The launch of a new architecture school in Sudbury hould go a long way toward stemming youth outmigration from this region, said the president of the Ontario Association of Architects (OAA).

“I believe it will open up opportunities for people to stay and come and practise in the North,” said Bill Birdsell, “and it will enhance the local design culture because of the opportunities.”

In September, Birdsell embarked on a 14-city Ontario tour through Sudbury, North Bay and Thunder Bay, which offered him the opportunity to meet with 400 to 500 members.

Laurentian University's new downtown campus in a former CP Rail telegraph building and the adjacent farmer's market plaza has been lauded as the first architectural institute in Ontario in 40 years.

Birdsell said it's very existence has much to do with the local groundswell of support, including dedicated funding from the City of Greater Sudbury ($10 million), that put Laurentian over the top.

Other contributors were the Ontario government ($26 million) and FedNor ($5 million).

Birdsell believes the spinoffs will help Sudbury's business core.

“Institutions bring life back in the downtown. You've got the activity from the support of local business and several hundred people there on a daily basis and also from students who want to live in close proximity to the school. That gives you an opportunity to grow residential which enhances the downtown because it doesn't empty the streets in the evening.”

Birdsell pointed to Brantford as enjoying a wonderful resurgence in its once-stagnant downtown coinciding with the arrival of a satellite campus of Wilfrid Laurier University that has attracted thousands of students to its core.

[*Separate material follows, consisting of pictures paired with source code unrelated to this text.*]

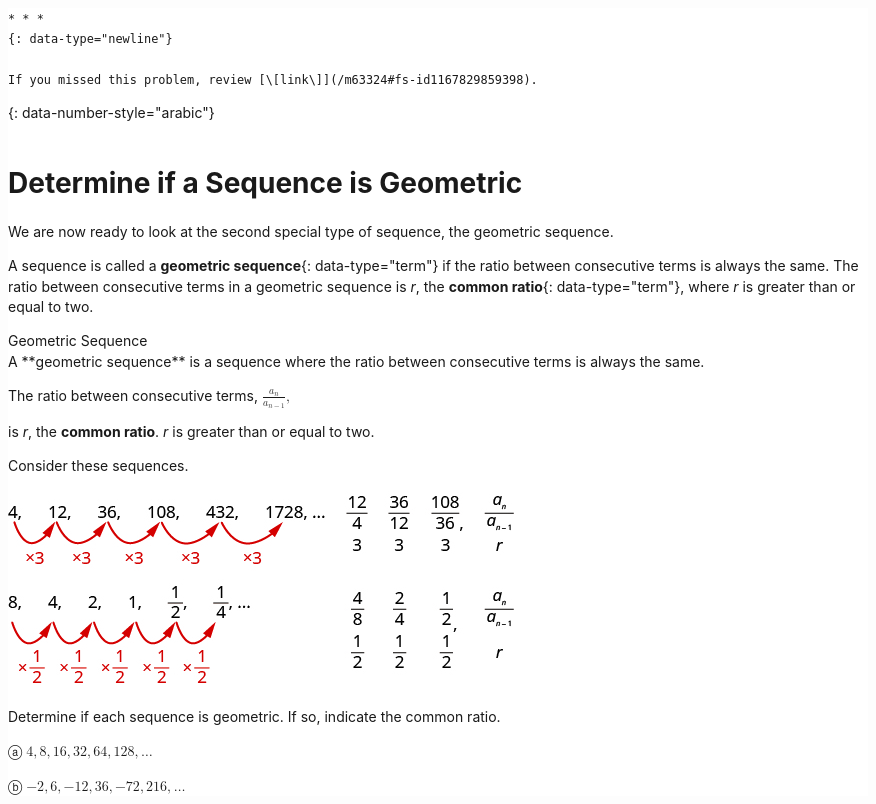     * * *
    {: data-type="newline"}
    
    If you missed this problem, review [\[link\]](/m63324#fs-id1167829859398).
{: data-number-style="arabic"}

</div>

# Determine if a Sequence is Geometric

We are now ready to look at the second special type of sequence, the geometric sequence.

A sequence is called a **geometric sequence**{: data-type="term"} if the ratio between consecutive terms is always the same. The ratio between consecutive terms in a geometric sequence is *r*, the **common ratio**{: data-type="term"}, where *r* is greater than or equal to two.

<div data-type="note" class="note" markdown="1">
<div data-type="title" class="title">
Geometric Sequence
</div>
A **geometric sequence** is a sequence where the ratio between consecutive terms is always the same.

The ratio between consecutive terms, <math xmlns="http://www.w3.org/1998/Math/MathML"><mrow><mfrac><mrow><msub><mi>a</mi><mi>n</mi></msub></mrow><mrow><msub><mi>a</mi><mrow><mi>n</mi><mo>−</mo><mn>1</mn></mrow></msub></mrow></mfrac><mo>,</mo></mrow></math>

 is *r*, the **common ratio**. *r* is greater than or equal to two.

</div>

Consider these sequences.

 <span data-type="media" data-alt="This figure shows two sets of sequences where r is the common ratio."> ![This figure shows two sets of sequences where r is the common ratio.](../resources/CNX_IntAlg_Figure_12_03_001_img.jpg) </span> <div data-type="example" class="example">
<div data-type="exercise" class="exercise">
<div data-type="problem" class="problem" markdown="1">
Determine if each sequence is geometric. If so, indicate the common ratio.

<span class="token">ⓐ</span> <math xmlns="http://www.w3.org/1998/Math/MathML"><mrow><mn>4</mn><mo>,</mo><mn>8</mn><mo>,</mo><mn>16</mn><mo>,</mo><mn>32</mn><mo>,</mo><mn>64</mn><mo>,</mo><mn>128</mn><mtext>,</mtext><mspace width="0.2em" /><mtext>…</mtext></mrow></math>

<span class="token">ⓑ</span> <math xmlns="http://www.w3.org/1998/Math/MathML"><mrow><mn>−2</mn><mo>,</mo><mn>6</mn><mo>,</mo><mn>−12</mn><mo>,</mo><mn>36</mn><mo>,</mo><mn>−72</mn><mo>,</mo><mn>216</mn><mtext>,</mtext><mspace width="0.2em" /><mtext>…</mtext></mrow></math>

On the job front, Birdsell believes the first charter class of 70 should have no problem finding work upon graduation.

Even though the licensed profession of architecture in Ontario has grown by 25 per cent in the last five years, “there is a shortage of architects right now.”

With Ontario's population on the rise, “I think there will a high demand.”

Birdsell said the nature of the school's co-op program will provide mutually beneficial opportunities for both faculty and students to work with local industry in delivering both real-world experience and to inject fresh blood into various practices in Northern Ontario.

If there's one trend that Birdsell would like to see the new school champion, it's green and sustainable building design.

The OAA has adopted a program called the 2030 Challenge, an energy efficiency initiative to make new or renovated buildings carbon neutral.

Washington State was the first U.S. state to adopt this into its building code. By 2030, homes and commercial buildings must be 70 per cent more efficient than today.

“Basically it's a new set of design tools to help practitioners study and model their buildings.”

And the opening of the new school, Birdsell said, signals an opportunity to bring more convention business to Sudbury, specifically the OAA's annual conference.

“There is discussion that I personally support.”

The conference is planned two years in advance with the location chosen by members through a survey. Due to the association's large southern Ontario membership base, the event is usually staged in Toronto or Ottawa.

“There is an opportunity to open it up. In the near future there will be a conference in Sudbury. The support is there,” said Birdsell, noting that Sudbury hosted a very successful Ontario Building Officials Conference last year.

“With the conferences held outside of Toronto, we become a community for a brief few days that week. There's a lot of conversion and we pull together, and that's exactly what would happen in Sudbury.”